Cees Noordzij — Theology Proper

Noordzij’s analysis of the Greek baptizo and the three baptisms unfolds God’s sovereign working through the Holy Spirit. Though the subject runs through soteriology (transformation toward sonship), the text contains essential theology-proper: God’s Fatherhood, the Trinity, and God’s sovereignty in spiritual transformation.

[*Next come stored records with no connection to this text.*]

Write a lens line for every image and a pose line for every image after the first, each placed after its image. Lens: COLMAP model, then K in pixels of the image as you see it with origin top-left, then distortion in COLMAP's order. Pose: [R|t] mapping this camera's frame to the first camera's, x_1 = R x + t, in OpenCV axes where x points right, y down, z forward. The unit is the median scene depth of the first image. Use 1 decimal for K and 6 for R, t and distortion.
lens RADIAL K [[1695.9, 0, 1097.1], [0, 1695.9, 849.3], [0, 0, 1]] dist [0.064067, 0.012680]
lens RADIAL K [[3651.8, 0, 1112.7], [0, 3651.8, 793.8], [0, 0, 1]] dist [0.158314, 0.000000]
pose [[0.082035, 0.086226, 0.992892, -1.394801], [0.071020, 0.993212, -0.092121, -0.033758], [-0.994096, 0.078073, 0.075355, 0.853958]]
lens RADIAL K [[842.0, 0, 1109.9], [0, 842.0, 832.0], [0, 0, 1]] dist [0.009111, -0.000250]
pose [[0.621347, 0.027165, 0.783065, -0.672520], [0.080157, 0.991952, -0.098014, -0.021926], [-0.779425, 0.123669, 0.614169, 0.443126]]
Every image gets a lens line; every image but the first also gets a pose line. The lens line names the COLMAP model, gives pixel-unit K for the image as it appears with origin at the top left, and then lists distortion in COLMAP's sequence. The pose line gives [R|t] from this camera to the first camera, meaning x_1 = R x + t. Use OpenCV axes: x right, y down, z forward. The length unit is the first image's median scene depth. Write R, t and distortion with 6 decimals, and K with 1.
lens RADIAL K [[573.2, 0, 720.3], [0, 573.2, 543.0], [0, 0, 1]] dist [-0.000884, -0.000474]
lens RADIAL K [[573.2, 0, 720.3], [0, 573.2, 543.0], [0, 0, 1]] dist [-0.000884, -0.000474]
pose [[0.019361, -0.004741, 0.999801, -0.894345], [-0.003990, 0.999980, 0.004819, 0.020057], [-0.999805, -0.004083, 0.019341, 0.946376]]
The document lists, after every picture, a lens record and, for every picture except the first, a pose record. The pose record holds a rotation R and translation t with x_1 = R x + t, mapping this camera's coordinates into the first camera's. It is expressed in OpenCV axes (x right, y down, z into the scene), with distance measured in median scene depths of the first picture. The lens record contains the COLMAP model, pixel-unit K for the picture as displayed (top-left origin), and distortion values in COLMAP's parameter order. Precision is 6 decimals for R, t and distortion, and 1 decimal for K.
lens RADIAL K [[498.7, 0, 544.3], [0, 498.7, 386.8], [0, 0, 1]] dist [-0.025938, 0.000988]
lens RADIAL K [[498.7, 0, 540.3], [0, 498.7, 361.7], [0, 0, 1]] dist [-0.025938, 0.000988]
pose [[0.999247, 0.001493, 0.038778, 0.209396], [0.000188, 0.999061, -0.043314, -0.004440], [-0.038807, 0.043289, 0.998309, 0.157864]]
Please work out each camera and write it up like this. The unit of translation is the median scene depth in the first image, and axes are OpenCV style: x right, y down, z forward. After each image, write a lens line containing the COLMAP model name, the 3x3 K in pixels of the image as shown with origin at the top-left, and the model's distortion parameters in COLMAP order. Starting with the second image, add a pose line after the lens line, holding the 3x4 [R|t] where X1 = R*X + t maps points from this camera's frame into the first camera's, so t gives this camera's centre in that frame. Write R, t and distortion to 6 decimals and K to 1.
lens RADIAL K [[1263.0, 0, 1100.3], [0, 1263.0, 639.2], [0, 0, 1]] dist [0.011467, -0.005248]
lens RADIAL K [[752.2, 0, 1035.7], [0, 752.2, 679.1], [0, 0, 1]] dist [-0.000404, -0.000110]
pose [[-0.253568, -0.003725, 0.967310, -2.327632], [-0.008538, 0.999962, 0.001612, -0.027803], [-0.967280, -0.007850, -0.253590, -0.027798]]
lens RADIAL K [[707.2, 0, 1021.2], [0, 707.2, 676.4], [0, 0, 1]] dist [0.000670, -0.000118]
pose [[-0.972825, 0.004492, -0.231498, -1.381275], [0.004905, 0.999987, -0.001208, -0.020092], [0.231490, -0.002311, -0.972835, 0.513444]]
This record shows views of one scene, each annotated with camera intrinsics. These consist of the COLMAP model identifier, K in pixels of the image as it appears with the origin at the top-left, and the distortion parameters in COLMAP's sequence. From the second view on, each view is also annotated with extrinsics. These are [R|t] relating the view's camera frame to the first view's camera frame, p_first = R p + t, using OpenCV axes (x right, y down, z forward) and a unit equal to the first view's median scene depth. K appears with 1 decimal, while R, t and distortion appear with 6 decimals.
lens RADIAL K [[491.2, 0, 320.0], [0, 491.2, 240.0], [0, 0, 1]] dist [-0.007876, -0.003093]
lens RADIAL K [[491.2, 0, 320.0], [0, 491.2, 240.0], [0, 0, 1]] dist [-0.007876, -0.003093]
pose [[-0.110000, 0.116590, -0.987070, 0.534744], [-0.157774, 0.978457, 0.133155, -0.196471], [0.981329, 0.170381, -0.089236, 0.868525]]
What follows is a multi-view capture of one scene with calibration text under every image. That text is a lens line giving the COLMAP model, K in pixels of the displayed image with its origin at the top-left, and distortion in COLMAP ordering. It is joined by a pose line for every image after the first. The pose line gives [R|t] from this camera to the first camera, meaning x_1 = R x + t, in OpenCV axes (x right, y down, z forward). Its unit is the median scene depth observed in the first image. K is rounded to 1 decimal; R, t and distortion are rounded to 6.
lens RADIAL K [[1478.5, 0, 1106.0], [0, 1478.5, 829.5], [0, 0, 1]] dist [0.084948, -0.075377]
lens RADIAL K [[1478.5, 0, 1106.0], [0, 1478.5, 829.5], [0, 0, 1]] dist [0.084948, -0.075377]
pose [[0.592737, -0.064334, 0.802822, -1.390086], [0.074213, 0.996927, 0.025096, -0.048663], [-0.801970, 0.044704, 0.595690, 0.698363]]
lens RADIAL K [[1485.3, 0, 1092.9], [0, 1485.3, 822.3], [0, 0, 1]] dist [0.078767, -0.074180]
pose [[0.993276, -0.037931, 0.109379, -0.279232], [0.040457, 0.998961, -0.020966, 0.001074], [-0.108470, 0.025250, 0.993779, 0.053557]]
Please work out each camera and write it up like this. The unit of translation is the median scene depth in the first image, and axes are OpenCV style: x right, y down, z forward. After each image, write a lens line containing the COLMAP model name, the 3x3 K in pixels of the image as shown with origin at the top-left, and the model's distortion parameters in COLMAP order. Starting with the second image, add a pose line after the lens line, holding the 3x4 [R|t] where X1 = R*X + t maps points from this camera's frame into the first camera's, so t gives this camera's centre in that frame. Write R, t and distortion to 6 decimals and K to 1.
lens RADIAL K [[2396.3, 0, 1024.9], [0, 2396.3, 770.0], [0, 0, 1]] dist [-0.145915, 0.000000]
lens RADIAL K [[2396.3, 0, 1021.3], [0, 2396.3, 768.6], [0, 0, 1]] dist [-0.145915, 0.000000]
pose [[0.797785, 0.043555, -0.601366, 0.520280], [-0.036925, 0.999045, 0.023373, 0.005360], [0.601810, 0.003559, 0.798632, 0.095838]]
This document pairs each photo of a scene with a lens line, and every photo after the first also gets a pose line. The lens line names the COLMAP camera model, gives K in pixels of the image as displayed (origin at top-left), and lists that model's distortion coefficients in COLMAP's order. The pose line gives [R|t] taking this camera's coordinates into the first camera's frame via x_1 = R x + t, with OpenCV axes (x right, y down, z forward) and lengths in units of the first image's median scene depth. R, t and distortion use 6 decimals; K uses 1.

God’s Sovereignty and the Holy Spirit

But after me comes one who is more powerful than I…He will baptize you with the Holy Spirit and with fire.

John the Baptist’s words (Matthew 3:11) expose God’s sovereign power. The “more powerful one,” Christ himself, administers the Holy Spirit—not as ritual but as transformative force. This marks God’s direct intervention in the human heart through the Spirit.

The “baptism with fire” refers to purification and direction of God’s power. It is not human labor but God’s sovereign act: “He will baptize you” (not: you will baptize yourselves). Here Noordzij displays God’s sovereignty in exaltation and justification.

The Primary Meaning: God’s Transformative Working

The primary meaning of baptizo is to act upon, influence, and transform.

This insight from James W. Dale reveals that baptizo expresses God’s active, transformative nature. Not immersion as ritual, but God’s influence. Noordzij establishes:

His letters stress how “the influence and transformation of the Spirit” enables spiritual maturity in Christ.

God’s Spirit does not work by manner but by reality—by acting upon, intervening, transforming. This is God’s sovereignty in sanctification.

The Trinity in Three Baptisms

Noordzij structures three baptism experiences around God’s saving work:

First, water baptism serves as a symbolic act…for repentance. Second, baptism by God’s Spirit and “fire”…is carried out by the exalted Lord. Third, baptism into Christ Jesus takes place through the Holy Spirit.

Each stage enacts God’s active persons: water baptism (human response), Spirit-baptism (the exalted Christ working), baptism into Christ (the Holy Spirit perfecting). Together they mirror the Trinity:

three symbolizing biblical completeness (as in Father-Son-Spirit or spirit-soul-body).

This framework binds God the Father (through the sonship goal), God the Son (the exalted Lord), and God the Spirit (transformative working). The Trinity manifests not as abstraction but as successive acts of God’s power-granting.

God’s Fatherhood: The Sonship Goal

This threefold baptism forms a foundation for growth toward spiritual maturity and God’s sonship.

Sonship (huiothesia, both juridical and relational) is God’s aim. This presupposes God’s Fatherhood: God adopts (juridically) and forms (relationally) the believer into sonship. Noordzij refuses abstract attributes; God’s Fatherhood appears through transformative intervention.

The three baptisms work toward this end: water baptism (learning to think differently), Spirit-baptism (power for transformation), and baptism into Christ (completed sonship). God’s Fatherhood is God’s continuous working to form those in the “image of Christ.”

Conclusion: God’s Sovereign Transformation

The emphasis is not on the outward rite of water baptism, but on the inward transformation through the working of the Holy Spirit that forms believers into the image of Christ.

Noordzij places God’s sovereignty at the center: not human action or ritual, but God’s spiritual power. The Holy Spirit is God’s working force, Christ is God’s authority, and sonship is God’s relational aim. This is theology-proper in action—not speculation but God’s continuous transformative working in the believer.